By: Rabbi Dr. Abraham Unger

Jewish tradition relates that Jacob established Maariv, the daily evening service, in this week’s parsha of “VaYetzei.” The dark of night reflects the torment of Jacob the patriarch, on the run from his brother Esau, and involved in this week’s parsha with a devious father-in-law in a land far from home.

Maariv itself has an interesting Halakhic, or legal, history. It was not originally required, but rather, in the realm of “reshut,” simply permissible. After all, it does not represent a daily sacrificial offering as do the morning and afternoon prayers.
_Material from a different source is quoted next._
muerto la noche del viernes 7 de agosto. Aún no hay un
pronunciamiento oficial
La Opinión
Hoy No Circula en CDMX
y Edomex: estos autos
At Maariv, the leftovers from the daily sacrifice were consumed, but no korban, or sacrifice, was offered up in full.

Nonetheless, Maariv is recited daily by worshipers devoted to observant lives. It is not viewed as optional by the Jewish people. It has become a normative practice. Imagine such a community – a community that has accepted upon itself the practice of reflection each morning, noon, and night. This is spiritual nourishment for the soul.

Jacob’s message then is that prayer is needed as much at the exhaustive hours of night as much as the hopeful sunrises of morning. It is as important to review one’s inner life when the stars come out, just as one makes plans at the start of each new day. As King Solomon writes later in Jewish history, there is a season to all we experience in life. Judaism asks that we reflect each step of the way, each and every day.